BEGIN Input data

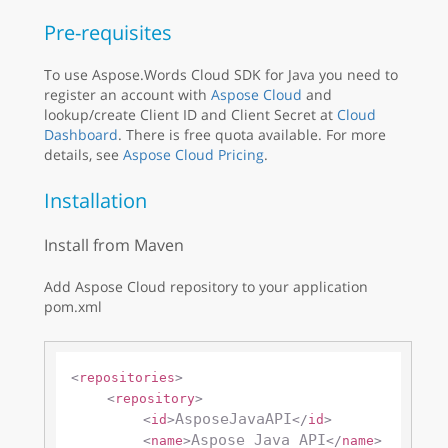
Pre-requisites
To use Aspose.Words Cloud SDK for Java you need to
register an account with
Aspose Cloud
and
lookup/create Client ID and Client Secret at
Cloud
Dashboard
. There is free quota available. For more
details, see
Aspose Cloud Pricing
.
Installation
Install from Maven
Add Aspose Cloud repository to your application
pom.xml
<
repositories
>
<
repository
>
AsposeJavaAPI
<
id
>
</
id
>
Aspose Java API
<
name
>
</
name
>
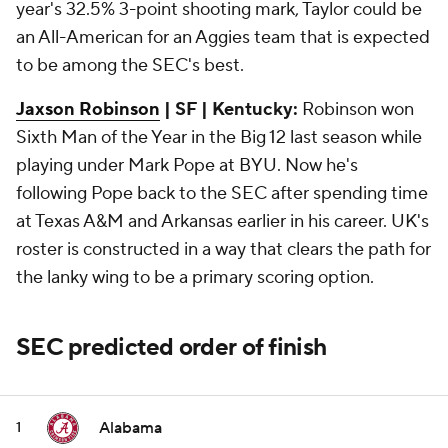
year's 32.5% 3-point shooting mark, Taylor could be
an All-American for an Aggies team that is expected
to be among the SEC's best.
Jaxson Robinson
| SF | Kentucky:
Robinson won
Sixth Man of the Year in the Big 12 last season while
playing under Mark Pope at BYU. Now he's
following Pope back to the SEC after spending time
at Texas A&M and Arkansas earlier in his career. UK's
roster is constructed in a way that clears the path for
the lanky wing to be a primary scoring option.
SEC predicted order of finish
Alabama
1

END Input data

What this task involves: Retype the extracted text of all the items above without any changes, keeping every line as it appears and leaving the pictures out.

Answer:
Pre-requisites
To use Aspose.Words Cloud SDK for Java you need to
register an account with
Aspose Cloud
and
lookup/create Client ID and Client Secret at
Cloud
Dashboard
. There is free quota available. For more
details, see
Aspose Cloud Pricing
.
Installation
Install from Maven
Add Aspose Cloud repository to your application
pom.xml
<
repositories
>
<
repository
>
AsposeJavaAPI
<
id
>
</
id
>
Aspose Java API
<
name
>
</
name
>
year's 32.5% 3-point shooting mark, Taylor could be
an All-American for an Aggies team that is expected
to be among the SEC's best.
Jaxson Robinson
| SF | Kentucky:
Robinson won
Sixth Man of the Year in the Big 12 last season while
playing under Mark Pope at BYU. Now he's
following Pope back to the SEC after spending time
at Texas A&M and Arkansas earlier in his career. UK's
roster is constructed in a way that clears the path for
the lanky wing to be a primary scoring option.
SEC predicted order of finish
Alabama
1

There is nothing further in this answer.